--- Extracted page text data ---

===============

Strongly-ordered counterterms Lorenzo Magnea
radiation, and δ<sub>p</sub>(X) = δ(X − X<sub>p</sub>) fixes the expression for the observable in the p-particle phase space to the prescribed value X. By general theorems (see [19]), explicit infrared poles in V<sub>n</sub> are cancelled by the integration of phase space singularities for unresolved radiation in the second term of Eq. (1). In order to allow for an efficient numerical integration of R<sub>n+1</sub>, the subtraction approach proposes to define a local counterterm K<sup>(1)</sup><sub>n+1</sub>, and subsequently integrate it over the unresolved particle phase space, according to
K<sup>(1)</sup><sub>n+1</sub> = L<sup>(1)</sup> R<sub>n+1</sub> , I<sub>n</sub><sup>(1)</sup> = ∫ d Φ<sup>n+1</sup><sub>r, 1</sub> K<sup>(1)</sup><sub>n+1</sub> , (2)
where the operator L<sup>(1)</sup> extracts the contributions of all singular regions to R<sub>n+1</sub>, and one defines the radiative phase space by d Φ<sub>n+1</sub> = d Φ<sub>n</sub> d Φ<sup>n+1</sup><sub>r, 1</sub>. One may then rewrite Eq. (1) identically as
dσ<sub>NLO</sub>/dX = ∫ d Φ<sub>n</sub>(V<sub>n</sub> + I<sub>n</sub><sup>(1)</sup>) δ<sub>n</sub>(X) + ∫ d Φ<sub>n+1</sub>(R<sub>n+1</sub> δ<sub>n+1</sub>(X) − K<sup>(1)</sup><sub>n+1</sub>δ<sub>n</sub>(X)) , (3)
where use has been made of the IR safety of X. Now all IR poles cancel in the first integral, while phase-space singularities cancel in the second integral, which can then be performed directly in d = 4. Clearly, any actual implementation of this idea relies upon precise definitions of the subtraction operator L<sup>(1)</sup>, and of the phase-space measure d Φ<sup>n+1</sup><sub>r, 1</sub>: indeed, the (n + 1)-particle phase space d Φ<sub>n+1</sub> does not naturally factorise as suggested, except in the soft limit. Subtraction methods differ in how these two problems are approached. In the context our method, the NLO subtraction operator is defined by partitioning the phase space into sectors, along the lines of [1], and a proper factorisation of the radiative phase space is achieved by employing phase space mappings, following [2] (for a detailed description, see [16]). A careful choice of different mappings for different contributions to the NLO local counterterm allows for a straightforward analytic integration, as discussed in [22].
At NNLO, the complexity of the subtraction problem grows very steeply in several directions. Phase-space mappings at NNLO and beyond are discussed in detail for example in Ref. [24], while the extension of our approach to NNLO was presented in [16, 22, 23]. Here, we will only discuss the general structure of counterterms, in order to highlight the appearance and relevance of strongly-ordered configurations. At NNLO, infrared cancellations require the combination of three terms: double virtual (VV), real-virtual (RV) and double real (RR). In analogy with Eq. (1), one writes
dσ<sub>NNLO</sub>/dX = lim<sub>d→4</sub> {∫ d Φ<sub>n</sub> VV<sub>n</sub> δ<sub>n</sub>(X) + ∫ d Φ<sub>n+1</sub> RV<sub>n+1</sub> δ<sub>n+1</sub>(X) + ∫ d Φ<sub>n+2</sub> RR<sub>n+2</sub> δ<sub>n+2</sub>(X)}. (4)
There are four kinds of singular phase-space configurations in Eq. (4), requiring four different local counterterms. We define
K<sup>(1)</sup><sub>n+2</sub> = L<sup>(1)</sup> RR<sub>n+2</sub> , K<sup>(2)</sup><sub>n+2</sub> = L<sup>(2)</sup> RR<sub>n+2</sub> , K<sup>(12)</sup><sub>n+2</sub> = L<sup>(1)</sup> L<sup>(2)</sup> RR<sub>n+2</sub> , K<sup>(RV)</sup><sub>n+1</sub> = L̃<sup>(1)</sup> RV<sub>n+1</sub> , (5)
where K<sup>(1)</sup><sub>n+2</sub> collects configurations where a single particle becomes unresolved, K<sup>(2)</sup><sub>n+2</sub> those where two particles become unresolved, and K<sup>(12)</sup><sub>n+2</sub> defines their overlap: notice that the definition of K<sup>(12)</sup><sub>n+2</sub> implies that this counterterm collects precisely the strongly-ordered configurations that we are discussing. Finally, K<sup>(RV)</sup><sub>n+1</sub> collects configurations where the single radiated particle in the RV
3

===============

--- What to produce ---
Among the lines above, return each one holding the string "counterterms".

--- Result for this task ---
Strongly-ordered counterterms Lorenzo Magnea
At NNLO, the complexity of the subtraction problem grows very steeply in several directions. Phase-space mappings at NNLO and beyond are discussed in detail for example in Ref. [24], while the extension of our approach to NNLO was presented in [16, 22, 23]. Here, we will only discuss the general structure of counterterms, in order to highlight the appearance and relevance of strongly-ordered configurations. At NNLO, infrared cancellations require the combination of three terms: double virtual (VV), real-virtual (RV) and double real (RR). In analogy with Eq. (1), one writes
There are four kinds of singular phase-space configurations in Eq. (4), requiring four different local counterterms. We define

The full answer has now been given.